I have struggled to find any stories from those born through surrogacy, even after starting a meetup group, digging through Facebook groups, posting publicly on my blog asking for help, sharing on LinkedIn, showing up at a book event about adoption asking for help finding folks, on and on. The algorithm gods recently blessed me in the form of a YouTube video being recommended to my girlfriend of a woman in France speaking out about her experience of being born through traditional surrogacy. My girlfriend brought it to my attention and I was immediately emotionally hijacked by it. 24 hours later, I tracked her down relying on my years of internet searching for family members. As is often the case in engaging with thoughts and feelings around surrogacy, I couldn’t watch her speech when I first reached out. My compartmentalization runs so deep, having had to live my life with these separate storylines, that sometimes I just simply get stuck and let my brain bury what is overwhelming for it.

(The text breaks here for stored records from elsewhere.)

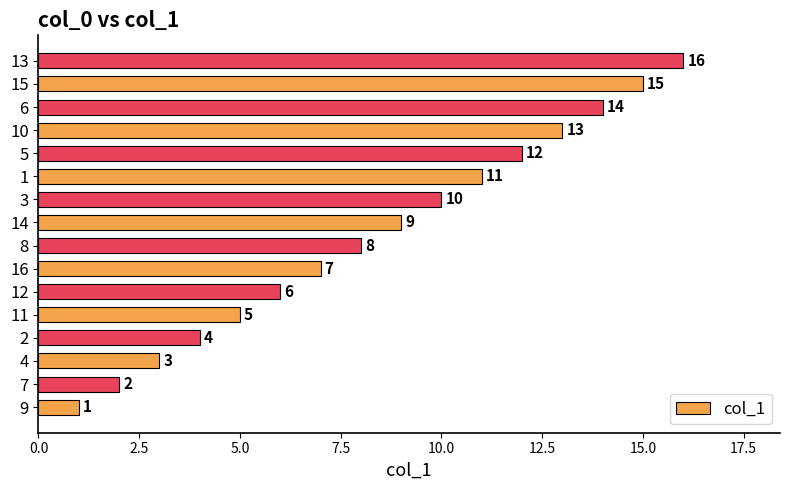

At which label is the value closest to 8?

8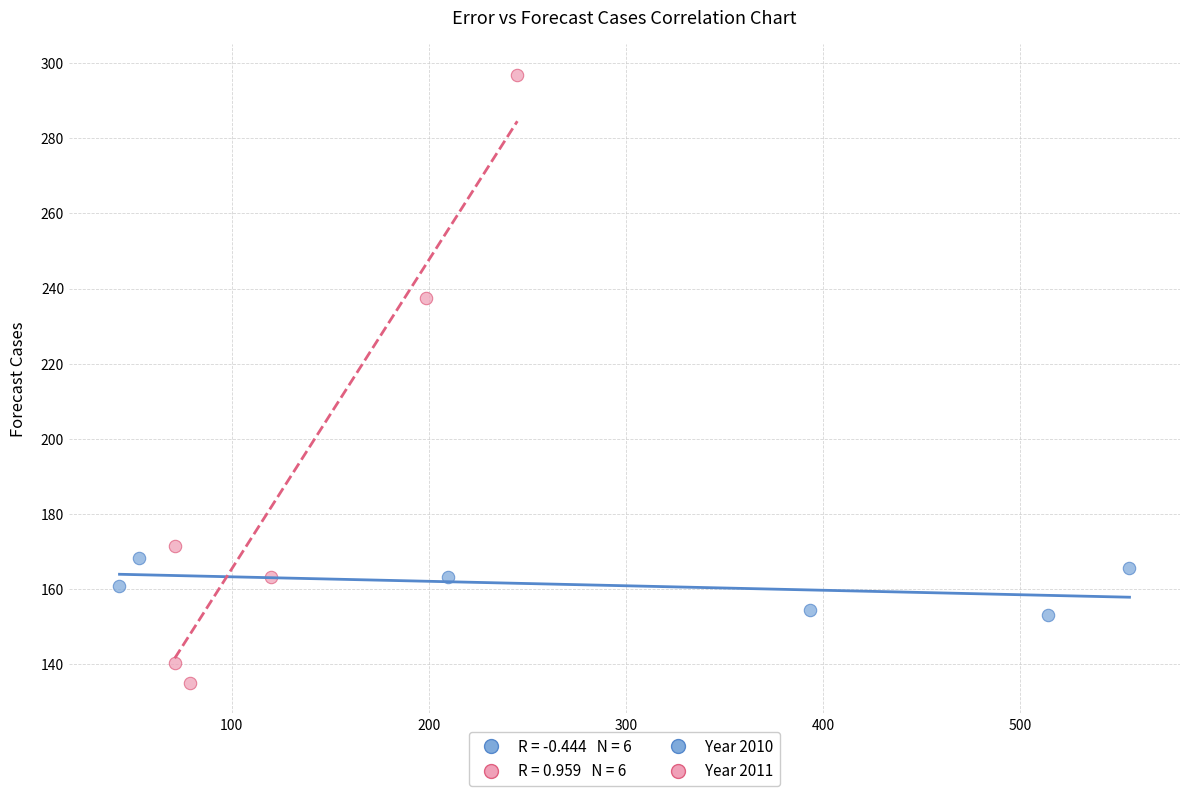

Which series reaches the minimum Y coordinate?

Year 2011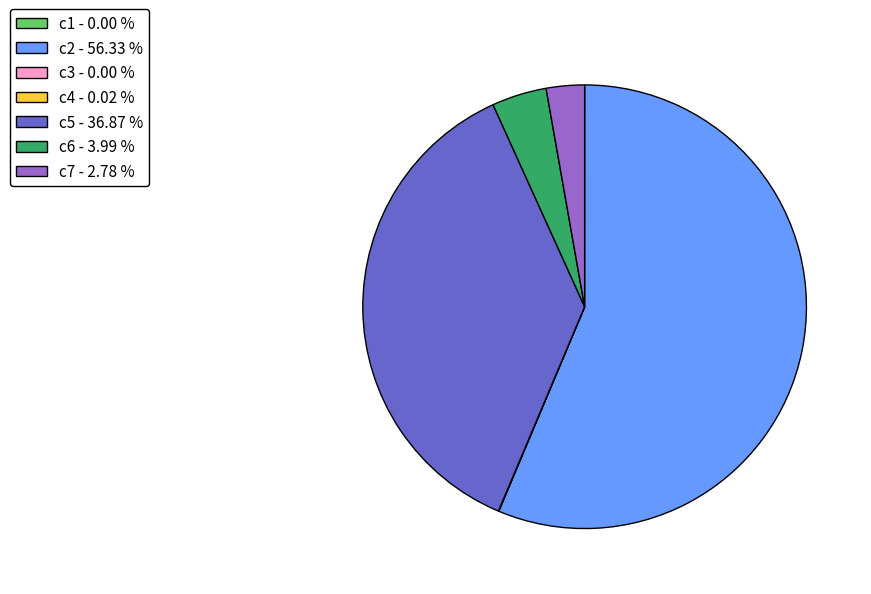

Does c2 - 56.33 % account for over 50% of the chart?

Yes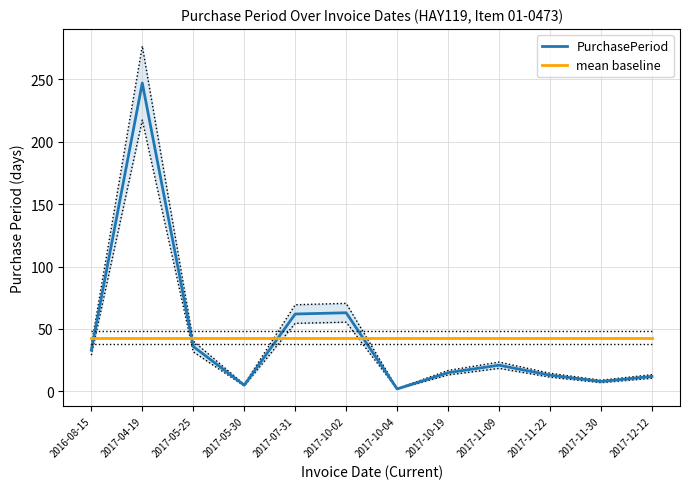

Count the number of categories in the chart.

12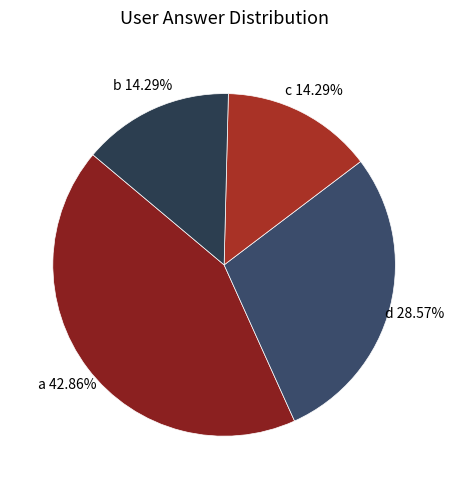

Do a and b together represent more than half of the pie?

Yes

Four days later over a homemade whiskey cocktail, complete with blackberries picked alongside a bike path in Seattle, I finally watched the 14 min and 34 seconds of her speech. Everything she said resonated. As of writing this, we’ve exchanged a simple few messages and I’m actively trying to temper my expectations. I cannot turn off the part of me that is so driven to increase my understanding of the confusion and hurt that surrounds my introduction to the world. Until this last month, I have never found, or spoken to, anyone else born the way I was. My grief finally feels like shared grief, 31 years later. I have been longing for it to be shared. My story should not be the first or last story you read about people born through surrogacy. I can offer you one other and I hope you witness it

Since I was born in 1993, the fertility industry has continued to balloon and those created babies will turn into adults with stories of their own. Years ago, I created this website you’re reading in hopes of finding and curating a space for stories like mine. My story here is for those coming up behind me just as much if not more than it is for people longing to be parents. As I wrote here:

I imagine myself at 12 years old searching on the internet trying to find people like me. I imagine what a relief it would be to find a small spot on the internet like this. This is for you, 12 year old Anne.

I write this to create another small spot for those born via surrogacy to find, my version of a virtual breadcrumb trail. I have more questions than I do answers but, inspired by a quote from Rilke, I’ve learned to love the questions themselves. After all, the answers will not happen for my life–it’s too late.